La votación de 59 respaldos refleja un consenso suficiente para avanzar. No se trata de un acto de mera formalidad: la autorización legislativa es la bisagra que conecta la evaluación técnica ya concluida con los mecanismos de titulación. En términos prácticos, la reforma habilita la mutación del estatus del suelo —de uso público vial a patrimonio disponible— y, con ello, legitima que FONAVIPO gestione la enajenación en favor de quienes cumplen con las condiciones establecidas.
Cómo funcionará FONAVIPO y qué variará para las familias
A partir de la aprobación, FONAVIPO puede dar inicio al proceso de regularización dominial, que por lo general incluye la comprobación censal de los beneficiarios, la confirmación del tiempo de residencia, la verificación de que no existan disputas por superposición de derechos y, por último, la elaboración de los documentos de traspaso. Para las familias, el avance es significativo: se pasa de la inseguridad propia de vivir en un terreno sin escrituras a un procedimiento organizado que concluye con un título de propiedad debidamente inscrito.
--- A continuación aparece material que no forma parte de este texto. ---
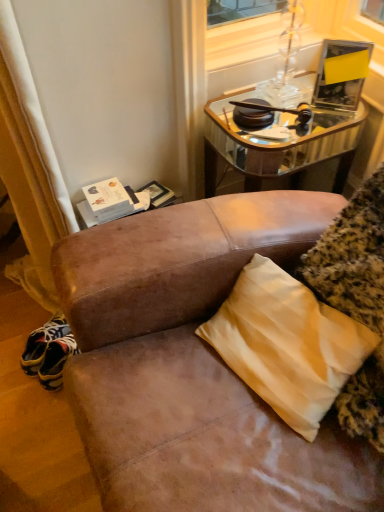
Question: Considering their positions, is yellow satin pillow at lower right located in front of or behind mirrored glass table at upper right?

Choices:
 (A) behind
 (B) front

Answer: (B)

Question: From the image's perspective, relative to mirrored glass table at upper right, is yellow satin pillow at lower right above or below?

Choices:
 (A) below
 (B) above

Answer: (A)

Question: From a real-world perspective, is yellow satin pillow at lower right above or below mirrored glass table at upper right?

Choices:
 (A) below
 (B) above

Answer: (B)

Question: Looking at the image, does mirrored glass table at upper right seem bigger or smaller compared to yellow satin pillow at lower right?

Choices:
 (A) small
 (B) big

Answer: (B)

Question: Is mirrored glass table at upper right wider or thinner than yellow satin pillow at lower right?

Choices:
 (A) wide
 (B) thin

Answer: (A)

Question: Is mirrored glass table at upper right taller or shorter than yellow satin pillow at lower right?

Choices:
 (A) short
 (B) tall

Answer: (B)

Question: Considering their positions, is mirrored glass table at upper right located in front of or behind yellow satin pillow at lower right?

Choices:
 (A) front
 (B) behind

Answer: (B)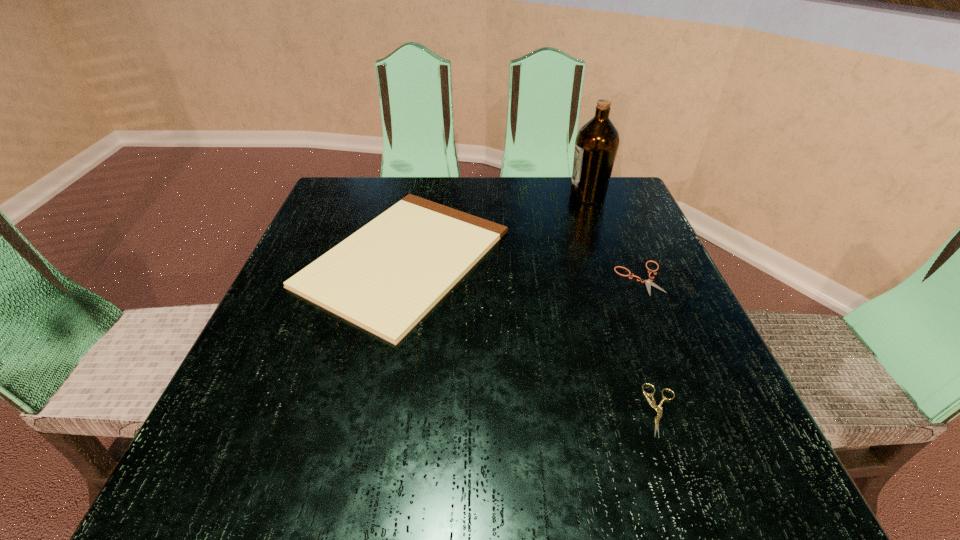
Locate an element on the screen. Image resolution: width=960 pixels, height=540 pixels. the tallest object is located at coordinates (597, 142).

You are a GUI agent. You are given a task and a screenshot of the screen. Output one action in this format:
    pyautogui.click(x=<x>, y=<y>)
    Task: Click on the clipboard
    This screenshot has width=960, height=540.
    Given the screenshot: What is the action you would take?
    click(x=385, y=277)

Identify the location of the leftmost object. (385, 277).

This screenshot has width=960, height=540. Find the location of `the nearest object`. the nearest object is located at coordinates (652, 403).

Identify the location of the farther shears. (648, 282).

The width and height of the screenshot is (960, 540). Identify the location of vacant space located on the label of the olive oil. (464, 195).

At what (x,y) coordinates should I click in order to perform the action: click on vacant area situated on the label of the olive oil. Please return your answer as a coordinate pair (x, y). The width and height of the screenshot is (960, 540). Looking at the image, I should click on (412, 195).

Where is `free space located on the label of the olive oil`? free space located on the label of the olive oil is located at coordinates (548, 195).

The width and height of the screenshot is (960, 540). What are the coordinates of `free space located on the front of the leftmost object` in the screenshot? It's located at (372, 415).

Locate an element on the screen. The width and height of the screenshot is (960, 540). free space located 0.240m on the back of the nearest object is located at coordinates (617, 281).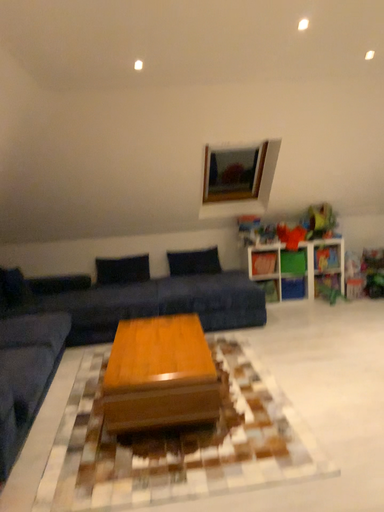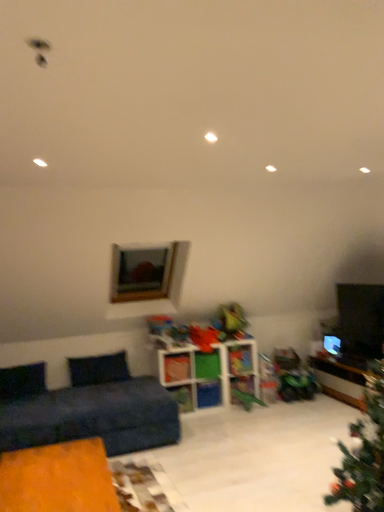
Question: How did the camera likely rotate when shooting the video?

Choices:
 (A) rotated downward
 (B) rotated upward

Answer: (B)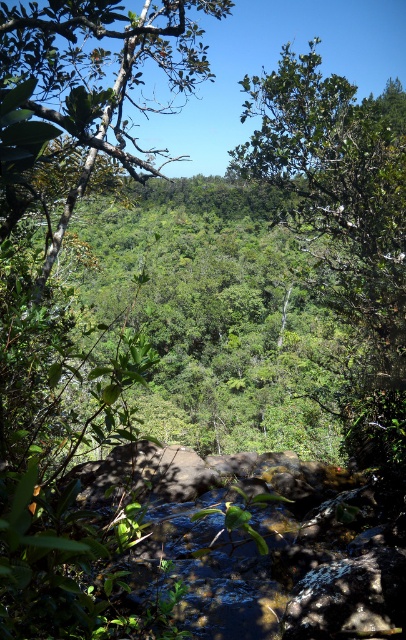
You are a hiker navigating through the forest and want to reach a point that is closer to you. Which point should you head towards, point [388,282] or point [149,35]?

You should head towards point [149,35] because it is closer to you than point [388,282].

You are a hiker trying to navigate through the forest. You see a green leafy tree at center and a green leafy tree at upper left. Which tree is closer to the left edge of the forest path?

The green leafy tree at upper left is closer to the left edge of the forest path because it is positioned to the left of the green leafy tree at center.

You are a hiker trying to navigate through the forest. You see a green leafy tree at center and a green leafy tree at upper left. Which tree would appear closer to you as you look at the forest scene?

The green leafy tree at center is closer to you because it is positioned further to the viewer than the green leafy tree at upper left, making it appear nearer in the scene.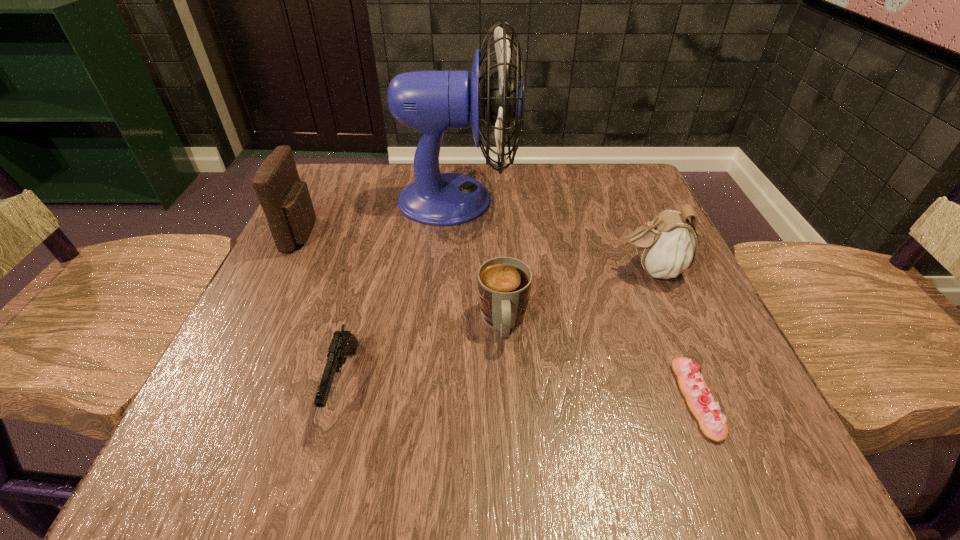
This screenshot has height=540, width=960. Find the location of `free space located on the front-facing side of the third tallest object`. free space located on the front-facing side of the third tallest object is located at coordinates (526, 270).

At what (x,y) coordinates should I click in order to perform the action: click on vacant space located 0.230m on the front-facing side of the third tallest object. Please return your answer as a coordinate pair (x, y). Looking at the image, I should click on (493, 270).

Where is `vacant space located 0.340m on the front-facing side of the third tallest object`? Image resolution: width=960 pixels, height=540 pixels. vacant space located 0.340m on the front-facing side of the third tallest object is located at coordinates (434, 270).

This screenshot has width=960, height=540. I want to click on vacant space situated on the side of the mug with the handle, so click(511, 470).

Locate an element on the screen. free spot located at the end of the barrel of the second object from left to right is located at coordinates (321, 469).

I want to click on vacant space located 0.060m on the back of the shortest object, so click(x=669, y=329).

Identify the location of fan that is at the far edge. (432, 102).

Where is `pouch that is at the far edge`? Image resolution: width=960 pixels, height=540 pixels. pouch that is at the far edge is located at coordinates (285, 199).

The height and width of the screenshot is (540, 960). In order to click on gun that is at the near edge in this screenshot , I will do [343, 343].

Find the location of `eclair located at the near edge`. eclair located at the near edge is located at coordinates (702, 404).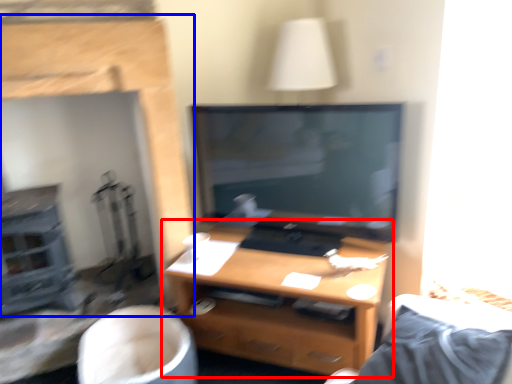
Question: Which point is further to the camera, desk (highlighted by a red box) or fireplace (highlighted by a blue box)?

Choices:
 (A) desk
 (B) fireplace

Answer: (A)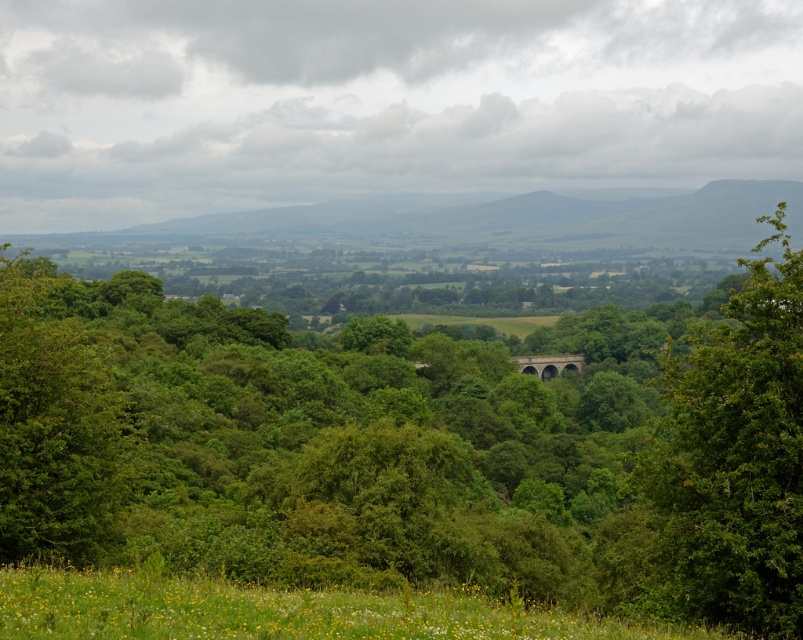
Is green leafy tree at right further to camera compared to green stone arch bridge at center?

Result: No, green leafy tree at right is in front of green stone arch bridge at center.

The width and height of the screenshot is (803, 640). What do you see at coordinates (736, 456) in the screenshot?
I see `green leafy tree at right` at bounding box center [736, 456].

Locate an element on the screen. The width and height of the screenshot is (803, 640). green leafy tree at right is located at coordinates pos(736,456).

Is green leafy tree at center to the left of green stone arch bridge at center from the viewer's perspective?

Correct, you'll find green leafy tree at center to the left of green stone arch bridge at center.

Who is more forward, (x=45, y=372) or (x=577, y=356)?

Positioned in front is point (x=45, y=372).

You are a GUI agent. You are given a task and a screenshot of the screen. Output one action in this format:
    pyautogui.click(x=<x>, y=<y>)
    Task: Click on the green leafy tree at center
    
    Given the screenshot: What is the action you would take?
    pyautogui.click(x=414, y=445)

Locate an element on the screen. green leafy tree at center is located at coordinates pyautogui.click(x=414, y=445).

Between point (667, 477) and point (732, 470), which one is positioned behind?

Positioned behind is point (667, 477).

Who is more forward, (321, 387) or (771, 355)?

Point (771, 355) is more forward.

Locate an element on the screen. Image resolution: width=803 pixels, height=640 pixels. green leafy tree at center is located at coordinates (414, 445).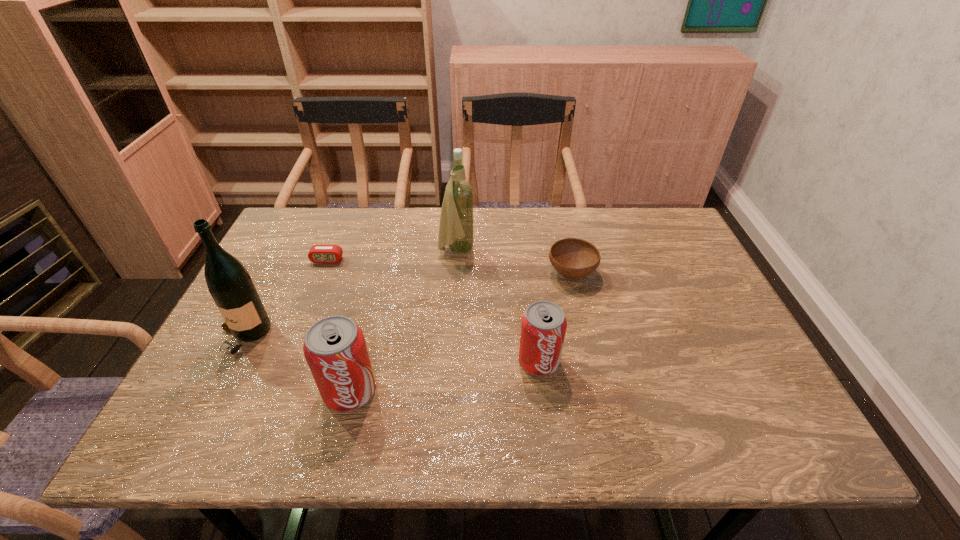
You are a GUI agent. You are given a task and a screenshot of the screen. Output one action in this format:
    pyautogui.click(x=<x>, y=<y>)
    Task: Click on the second shortest object
    
    Given the screenshot: What is the action you would take?
    (572, 257)

At what (x,y) coordinates should I click in order to perform the action: click on bowl. Please return your answer as a coordinate pair (x, y). Image resolution: width=960 pixels, height=540 pixels. Looking at the image, I should click on tap(572, 257).

Find the location of a particular element. This screenshot has width=960, height=540. free space located on the left of the fourth shortest object is located at coordinates (253, 391).

Locate an element on the screen. This screenshot has height=540, width=960. free space located 0.150m on the back of the shorter soda can is located at coordinates (532, 300).

I want to click on vacant space positioned on the front-facing side of the right wine bottle, so point(544,251).

Image resolution: width=960 pixels, height=540 pixels. I want to click on blank space located 0.290m on the front-facing side of the shortest object, so click(294, 343).

I want to click on free spot located on the right of the leftmost object, so point(414,336).

Where is `vacant area situated on the front of the second shortest object`? vacant area situated on the front of the second shortest object is located at coordinates (587, 336).

You are a GUI agent. You are given a task and a screenshot of the screen. Output one action in this format:
    pyautogui.click(x=<x>, y=<y>)
    Task: Click on the object that is at the far edge
    The width and height of the screenshot is (960, 540).
    Given the screenshot: What is the action you would take?
    pyautogui.click(x=456, y=229)

Where is `alarm clock that is at the left edge`? The height and width of the screenshot is (540, 960). alarm clock that is at the left edge is located at coordinates pos(318,253).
Contar con un título no representa solo un hito simbólico, sino que conlleva beneficios concretos: en primer lugar, abre el acceso formal a servicios y programas estatales que requieren acreditación de la propiedad; además, brinda seguridad jurídica frente a terceros, aun ante eventuales estafadores o promesas de venta que no soportan una verificación básica; por último, posibilita proyectar mejoras en la vivienda con una mirada de largo plazo —ya sea con recursos propios o mediante apoyos disponibles—, porque el inmueble deja de permanecer en una situación indefinida.
La reforma igualmente resguarda el interés público. La transferencia no se realiza de manera indiscriminada: se orienta a familias de bajos ingresos que ya fueron identificadas y se ajustan a la normativa vigente. Así, el Estado desalienta la especulación y reconoce la permanencia legítima de quienes convirtieron ese lugar en su hogar durante muchos años.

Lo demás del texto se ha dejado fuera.